表示テキスト:
+===+
次に、火災が発生した場合における閉鎖型消火ヘッド1における作用について説明する。図8(b)に示すように、火災発生による熱を感知して感熱体14が分解すると、ピップキャップ11は消火剤に押圧され、ピップキャップ11に固定されているデフレクタ13と共に第1の方向に押し出される。上述のように、スクリーン12における挿通穴120はピップキャップ本体110の外径よりも大きいため、ピップキャップ11はスクリーン12とは接触せずにスムーズに移動する。そして、ナット113がスクリーン12に当接する位置まで移動すると、ピップキャップ11及びデフレクタ13は当該スクリーン12によって掛止される。
このように実施の形態5によれば、実施の形態1と同様の基本的効果に加えて、火災発生時に放出口101から離脱して移動するピップキャップ11及びデフレクタ13をスクリーン12によって掛止するので、掛止部を別途設ける必要がなく、構造を簡略化してコストを低減することができる。
次に、実施の形態6について説明する。この形態は、デフレクタをドーム形状とした形態である。
まず、閉鎖型消火ヘッドの構成を説明する。図9は、実施の形態6に係る閉鎖型消火ヘッドの断面図を示しており、図9(a)は閉鎖型消火ヘッドの側断面図、図9(b)は図9(a)におけるE−E断面を示した側断面図、図9(c)は図9(a)におけるF−F断面を示した断面図である。なお、実施の形態6の構成は、特記する場合を除いて実施の形態1の構成と略同一であり、実施の形態1の構成と略同一の構成についてはこの実施の形態1で用いたのと同一の符号及び/又は名称を必要に応じて付して、その説明を省略する。
図9に示すように、デフレクタ13は略ドーム状に形成され、スクリーン12に囲繞されている空間の内部において、放出口101及びその近傍を囲繞するように消火ヘッド本体10に固定されている。デフレクタ13には、放出口101から放出された消火剤が通過する複数の放射穴133、ピップキャップ11が挿通される挿通穴130、及び、フレーム15が挿通されるフレーム挿通穴132が設けられている。放射穴133は、略ドーム状のデフレクタ13の傾斜部において、挿通穴130を中心とした円周上に略等間隔に穿設されている。
+===+
保存データ:
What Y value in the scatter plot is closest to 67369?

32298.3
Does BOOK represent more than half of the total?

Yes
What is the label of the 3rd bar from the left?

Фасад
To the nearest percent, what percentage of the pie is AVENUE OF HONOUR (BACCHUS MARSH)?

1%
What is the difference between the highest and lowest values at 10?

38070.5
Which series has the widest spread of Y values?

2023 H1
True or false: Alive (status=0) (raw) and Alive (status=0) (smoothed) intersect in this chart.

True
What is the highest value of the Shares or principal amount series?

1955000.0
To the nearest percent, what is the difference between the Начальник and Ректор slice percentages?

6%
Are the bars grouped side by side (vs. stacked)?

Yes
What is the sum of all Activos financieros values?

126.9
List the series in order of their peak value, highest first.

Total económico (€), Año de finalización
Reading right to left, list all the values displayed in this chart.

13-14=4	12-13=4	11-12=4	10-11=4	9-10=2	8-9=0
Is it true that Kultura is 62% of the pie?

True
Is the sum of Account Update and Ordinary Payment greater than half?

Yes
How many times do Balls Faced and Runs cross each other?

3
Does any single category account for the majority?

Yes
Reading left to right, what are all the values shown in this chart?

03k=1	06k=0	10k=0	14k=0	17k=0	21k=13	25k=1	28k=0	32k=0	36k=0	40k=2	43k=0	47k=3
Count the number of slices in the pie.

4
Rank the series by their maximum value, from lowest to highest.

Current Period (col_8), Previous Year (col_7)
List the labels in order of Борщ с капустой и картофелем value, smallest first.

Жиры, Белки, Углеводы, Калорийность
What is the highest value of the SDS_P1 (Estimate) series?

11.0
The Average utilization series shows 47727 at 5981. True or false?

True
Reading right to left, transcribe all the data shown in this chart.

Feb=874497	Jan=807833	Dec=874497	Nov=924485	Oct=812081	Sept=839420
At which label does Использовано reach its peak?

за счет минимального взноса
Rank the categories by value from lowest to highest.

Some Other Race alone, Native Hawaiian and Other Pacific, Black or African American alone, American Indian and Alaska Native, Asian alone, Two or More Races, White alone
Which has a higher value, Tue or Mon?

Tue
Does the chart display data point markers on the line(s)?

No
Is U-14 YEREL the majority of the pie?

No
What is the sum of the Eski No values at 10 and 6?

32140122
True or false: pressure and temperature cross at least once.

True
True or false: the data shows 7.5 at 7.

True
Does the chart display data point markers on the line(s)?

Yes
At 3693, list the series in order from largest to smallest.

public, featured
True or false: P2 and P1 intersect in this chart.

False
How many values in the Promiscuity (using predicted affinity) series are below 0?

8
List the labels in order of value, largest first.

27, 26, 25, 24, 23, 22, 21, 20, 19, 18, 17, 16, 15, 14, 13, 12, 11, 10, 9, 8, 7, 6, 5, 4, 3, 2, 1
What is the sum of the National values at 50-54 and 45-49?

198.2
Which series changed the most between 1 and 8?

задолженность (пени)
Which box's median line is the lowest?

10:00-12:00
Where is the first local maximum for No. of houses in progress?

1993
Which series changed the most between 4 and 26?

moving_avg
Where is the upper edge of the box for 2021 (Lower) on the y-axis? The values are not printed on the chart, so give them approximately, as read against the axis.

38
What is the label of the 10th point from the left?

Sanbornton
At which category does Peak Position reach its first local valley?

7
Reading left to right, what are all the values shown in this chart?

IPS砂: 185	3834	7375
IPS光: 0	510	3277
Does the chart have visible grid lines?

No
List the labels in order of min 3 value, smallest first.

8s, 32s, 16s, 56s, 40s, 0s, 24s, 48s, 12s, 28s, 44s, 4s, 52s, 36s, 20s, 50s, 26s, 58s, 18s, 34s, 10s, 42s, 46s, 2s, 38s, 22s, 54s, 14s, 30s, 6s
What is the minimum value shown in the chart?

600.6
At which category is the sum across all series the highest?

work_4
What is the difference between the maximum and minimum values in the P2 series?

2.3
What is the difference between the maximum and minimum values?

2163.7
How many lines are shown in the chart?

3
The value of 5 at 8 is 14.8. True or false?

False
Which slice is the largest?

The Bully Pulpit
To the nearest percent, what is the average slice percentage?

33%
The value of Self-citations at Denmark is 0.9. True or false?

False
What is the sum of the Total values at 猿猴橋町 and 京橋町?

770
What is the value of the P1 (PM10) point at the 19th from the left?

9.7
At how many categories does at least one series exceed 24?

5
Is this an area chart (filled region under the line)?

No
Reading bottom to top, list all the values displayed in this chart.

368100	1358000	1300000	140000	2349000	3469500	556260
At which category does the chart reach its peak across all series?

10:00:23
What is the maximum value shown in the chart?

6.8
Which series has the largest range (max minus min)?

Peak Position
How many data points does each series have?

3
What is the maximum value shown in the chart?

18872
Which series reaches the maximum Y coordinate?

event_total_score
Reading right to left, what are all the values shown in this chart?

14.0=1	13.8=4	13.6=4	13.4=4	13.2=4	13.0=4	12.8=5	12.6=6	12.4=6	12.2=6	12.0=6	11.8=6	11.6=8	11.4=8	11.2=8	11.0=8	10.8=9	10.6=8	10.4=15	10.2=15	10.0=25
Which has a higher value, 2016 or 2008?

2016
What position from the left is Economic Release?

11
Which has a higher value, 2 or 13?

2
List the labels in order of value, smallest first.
+===+
あなたの課題:
**a)** 閉鎖型消火ヘッドの文章によると、実施の形態6のデフレクタはどのような形状に形成されていますか。
**b)** 閉鎖型消火ヘッドの文章を、最後の文の後から引き継いで書いてください。
項目は別の出典から取られたものです。

各課題の解答:
**a)** 略ドーム状に形成されています。

**b)**
次に、火災が発生した場合における閉鎖型消火ヘッド1における作用について説明する。図10は、消火剤放出時における閉鎖型消火ヘッドの側断面図である。図10に示すように、火災発生による熱を感知して感熱体14が分解すると、ピップキャップ11は消火剤に押圧され、第1の方向に押し出され、デフレクタ13によって掛止される。放出口101から放出された消火剤は、デフレクタ13によって囲繞されている空間内に充満し、デフレクタ13の放射穴133から、放射穴133の開口面に略直交する方向に沿ってスクリーン12に向かって放射される。放射穴133は略ドーム状のデフレクタ13の傾斜部に穿設されており、放射穴133の開口面に略直交する方向は第1の方向に対して所定の角度傾斜している。従って、当該放射穴133から放出された消火剤は、第1の方向と略直交する方向に拡散しながら放射される。
このように実施の形態6によれば、実施の形態1と同様の基本的効果に加えて、消火剤を放射穴133の開口面に略直交する方向に沿って放射させることができるので、放射穴133を設ける角度を調整することにより、閉鎖型消火ヘッド1の設置位置等に応じて消火剤を所望の領域に放射させることができる。
以上、本発明に係る各実施の形態について説明したが、本発明の具体的な構成及び手段は、特許請求の範囲に記載した各発明の技術的思想の範囲内において、任意に改変及び改良することができる。以下、このような変形例について説明する。
まず、発明が解決しようとする課題や発明の効果は、前記した内容に限定されるものではなく、本発明によって、前記に記載されていない課題を解決したり、前記に記載されていない効果を奏することもでき、また、記載されている課題の一部のみを解決したり、記載されている効果の一部のみを奏することがある。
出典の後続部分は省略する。